Выбрать главу

«Мечтой великодержавной России, из последних силенок строившей дредноуты за счет благосостояния и культуры страны, было подравняться морскими силами с владычицей морей — Великобританией. Мечтой офицерского состава флота было — походить на шикарных командоров и лейтенантов флота его величества Георга Пятого…

Это поверхностное „англичанство“ в соединении с русским высокомерием, „авосем“ и примитивной дикостью азиатов создало в русском флоте офицерскую породу, отличительной чертой которой была вопиющая политическая неграмотность…

Но совершенно напрасно некоторые товарищи из „упрощенцев“ пытаются сейчас представить все офицерство как однородную массу сознательных классовых защитников дворянских привилегий и монархической идеи.

Этого не было. Офицерство делилось в основном на три группы, не говоря о мелких подразделениях.

Стоявшая во главе и задававшая тон незначительная группка аристократов, обладателей шестисотлетнего дворянства, „рюриковичей“, была, пожалуй, наиболее сплоченной и действительно классово воспитанной в сознании своего непререкаемого превосходства и первородства.

Вторая категория, тоже незначительная по количественному составу, представляла собой лучшую часть флота. В нее входили те единицы, которые обладали умом и сознанием, которые не мирились с существующим положением и были оппозиционерами и протестантами, причем это протестантство имело широчайший диапазон — от пассивного розового либерализма до подлинно революционных убеждений и готовности заплатить за них жизнью. Из этой группы вышли казненные царским режимом Суханов, Штромберг, Шмидт и многие моряки-революционеры, кончившие ссылкой и каторгой.

И наконец, основной контингент представляла многотысячная масса, безликое множество „худородных“ персонажей, потомков людей, выслуживших дворянство в девятнадцатом столетии, — дворян такого сорта, о которых едко говорила кавказская пословица: „Два барана имеет — князь“. Не обладавшие ни имущественным цензом, ни громкими фамилиями, ни стойкими убеждениями, лишенные возможности самостоятельно пробивать себе дорогу в мире капиталистической конкуренции, они с детства попадали в замкнутую атмосферу Морского корпуса, задачей которого было выработать из них справных служак, „лихих драчунов“…

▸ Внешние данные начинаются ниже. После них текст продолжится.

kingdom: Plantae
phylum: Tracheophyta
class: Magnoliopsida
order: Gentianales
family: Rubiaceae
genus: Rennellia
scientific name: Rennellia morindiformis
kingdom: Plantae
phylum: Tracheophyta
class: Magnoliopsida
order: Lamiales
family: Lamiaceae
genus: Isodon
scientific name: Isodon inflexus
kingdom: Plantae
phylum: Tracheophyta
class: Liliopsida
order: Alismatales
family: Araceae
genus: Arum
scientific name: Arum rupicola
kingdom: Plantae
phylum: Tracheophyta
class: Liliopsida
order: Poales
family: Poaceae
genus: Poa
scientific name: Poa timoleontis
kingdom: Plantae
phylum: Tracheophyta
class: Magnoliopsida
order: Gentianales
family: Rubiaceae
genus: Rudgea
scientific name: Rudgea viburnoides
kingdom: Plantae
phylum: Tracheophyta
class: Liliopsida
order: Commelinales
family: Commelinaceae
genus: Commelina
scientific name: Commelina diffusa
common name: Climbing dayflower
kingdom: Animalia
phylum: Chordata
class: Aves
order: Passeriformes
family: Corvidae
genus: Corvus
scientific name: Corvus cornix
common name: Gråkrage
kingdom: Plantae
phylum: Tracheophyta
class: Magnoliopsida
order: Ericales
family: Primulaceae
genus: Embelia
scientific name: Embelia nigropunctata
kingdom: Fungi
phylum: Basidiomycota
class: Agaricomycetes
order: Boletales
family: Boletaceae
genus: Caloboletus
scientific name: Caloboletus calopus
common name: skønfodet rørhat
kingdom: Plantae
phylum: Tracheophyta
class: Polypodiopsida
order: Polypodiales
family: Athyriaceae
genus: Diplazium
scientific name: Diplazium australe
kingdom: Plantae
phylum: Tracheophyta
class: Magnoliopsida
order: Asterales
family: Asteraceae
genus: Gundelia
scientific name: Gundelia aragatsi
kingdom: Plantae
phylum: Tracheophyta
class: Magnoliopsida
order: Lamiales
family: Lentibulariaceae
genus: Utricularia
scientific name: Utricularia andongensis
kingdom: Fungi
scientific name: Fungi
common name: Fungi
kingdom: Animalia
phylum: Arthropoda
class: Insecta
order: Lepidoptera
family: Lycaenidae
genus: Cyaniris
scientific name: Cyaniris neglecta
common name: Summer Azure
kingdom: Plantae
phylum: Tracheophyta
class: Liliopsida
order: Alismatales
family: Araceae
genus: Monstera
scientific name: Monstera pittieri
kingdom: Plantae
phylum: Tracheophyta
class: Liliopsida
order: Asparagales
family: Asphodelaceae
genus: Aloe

…Колбасьев отразил последних могикан этой вымершей касты художественно правдиво и ярко, но не дал правильной политической оценки их роли. Делать из них самостоятельных героев нельзя. Они сделали свое дело во время Гражданской войны, под руководством большевиков, и навсегда отошли в историю. Борис Лавренев. 6.03.1931».

С таким резюме Колбасьев соглашался, но и тут не без некоторого сопротивления: «Все же прошу не ставить меня на одну доску с Александром Сейбертом, я старше его на десять советских лет!»

А потом, в рассказе «Река», его герой Бахметьев, за которым легко угадывается автор, скажет: «Впрочем, я вообще не люблю слова „лихость“. Я предпочитаю решимость в выполнении опасного, но необходимого маневра и спокойный отказ от ненужного риска». Или: «Никогда не нужно расстраиваться из-за того, что все равно неисправимо». Это говорит человек, оглядываясь на двадцать первый год из тридцать шестого. «Знаете что, все эти бывшие раньше могли неплохо командовать, а теперь никак не могут. И вот почему: они боятся отдавать приказания. Им все кажется, что их сейчас за борт бросать будут. Их ушибло еще в семнадцатом году, и они до сих пор не могут прийти в себя…» Думаю, что и сегодня найдутся такие, которые боятся принимать ответственные решения, которые «ушиблены» и все еще «не могут прийти в себя». Колбасьев же уже в тридцатые годы чувствовал себя хозяином страны и категорически отказывался бояться: «Люди творили революцию, а заодно создавали необычайную сюжетную прозу, туго набитую действием и романтикой. Боюсь, что ее занимательности они не ощущали».

Да, настоящие революционеры — всегда художники, хотя они и ломают массу дров в музеях и храмах.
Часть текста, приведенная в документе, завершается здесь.